A estrutura nova fornece a informação crucial compreendendo como a proteína liga aos componentes celulares. É igualmente a primeira estrutura determinada de toda a ligase na tirosina do tubulin ligase-como (TTLL) a família.

Os Cientistas foram especialmente curiosos sobre o papel de TTLLs porque as mutações nestas proteínas foram ligadas a uma escala de doenças neurodegenerative, incluindo a distrofia retina e a síndrome rara de Joubert.

“Esta proteína é expressada altamente no sistema nervoso e tem um papel integral na revelação neuronal,” disse Elizabeth Wilson-Kubalek, cientista do pessoal superior no laboratório do Professor Ron Milligan em TSRI e co-primeiro autor do papel novo com Christopher Garnham e de Annapurna Vemu do Instituto Nacional do NIH de Desordens Neurológicas e do Curso (NINDS).

A pesquisa nova foi publicada em linha antes da cópia pela Pilha do jornal.

A imagem nova de TTLL7, de uma família das proteínas que seja ligada às doenças neurodegenerative, fornece a informação crítica sobre como a proteína trabalha.

Estradas Celulares

Quando precedente a pesquisa tinha mostrado que TTLL7 altera os microtubules (câmaras de ar ocas que transportam componentes celulares e actuam como estradas e andaime na pilha) adicionando umas ou várias moléculas do glutamato do ácido aminado, exactamente como permaneceu um mistério. O estudo novo vai uma maneira longa a responder essa pergunta.

No estudo novo, os pesquisadores viram pela primeira vez como três positivamente - as regiões cobradas de TTLL7 interagem com a carcaça do microtubule. Mais importante ainda, encontraram que o local activo de TTLL7 está posicionado idealmente para contactar negativamente - a “beta-cauda cobrada” de beta-tubulin, um dos dois blocos de apartamentos da proteína do polímero do microtubule (alfa e beta-tubulin). O alfa e as beta “caudas” que se projectam da superfície do microtubule são os locais conhecidos para a alteração, que por sua vez, determinam que motores e proteína associada ligará ao microtubule.

Estes resultados adicionam à compreensão crescente do “do código tubulin” - um fenômeno onde TTLL7 e as proteínas similares adicionem ácidos aminados aos microtubules e os alertem a determinadas proteínas rápidos para o transporte.

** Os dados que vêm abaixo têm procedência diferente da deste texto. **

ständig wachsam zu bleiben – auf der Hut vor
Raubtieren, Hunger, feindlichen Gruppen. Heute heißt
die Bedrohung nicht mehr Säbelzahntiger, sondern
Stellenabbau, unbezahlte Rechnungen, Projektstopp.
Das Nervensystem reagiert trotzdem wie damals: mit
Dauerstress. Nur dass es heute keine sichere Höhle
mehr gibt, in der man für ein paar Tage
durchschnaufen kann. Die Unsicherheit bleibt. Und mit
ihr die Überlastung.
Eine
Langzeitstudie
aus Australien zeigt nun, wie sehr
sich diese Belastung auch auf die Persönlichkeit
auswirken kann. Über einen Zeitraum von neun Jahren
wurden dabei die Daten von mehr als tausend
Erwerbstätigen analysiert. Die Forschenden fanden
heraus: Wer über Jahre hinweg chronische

“É como a abertura de pistas novas do tráfego,” disse o Lander de Gabriel, um professor adjunto em TSRI e um co-autor do estudo novo.

Uma Parte de um Enigma Mais Grande

Os pesquisadores podiam resolver a estrutura de TTLL7 combinando o cristalografia do raio X e a microscopia de elétron (EM). A equipe em NIH, conduzido pelo Rolo-Mecak superior do Antonina autor do papel, usou feixes de raio X para criar uma estrutura atômica da proteína TTLL7 cristalizada. A equipe em TSRI usou então a microscopia de elétron, que tamborila amostras com elétrons alta-tensão, para ver que TTLL7 olha como quando encadernado a um microtubule. A estrutura atômica da equipe de NIH poderia ser cabida na reconstrução da imagem do EM da baixo-definição 3D para identificar as regiões da proteína que interagiu com a superfície do microtubule.

“Fundir duas técnicas e bioquímicas estruturais conduziu-nos a uma história mais completa,” disse Wilson-Kubalek. “É realmente emocionante ver que algo ninguém tem visto nunca antes.”

Wilson-Kubalek compara a pesquisa a unir um enigma. Com esta parte nova no lugar, os pesquisadores podem abordar aspectos novos da função e do trabalho do microtubule para aplicações na saúde humana.

“A mensagem neta é que este é nós tem visto a primeira vez como esta proteína se senta no microtubule, e esta está indo ser da importância capital abaixo da estrada,” Wilson-Kubalek adicionou.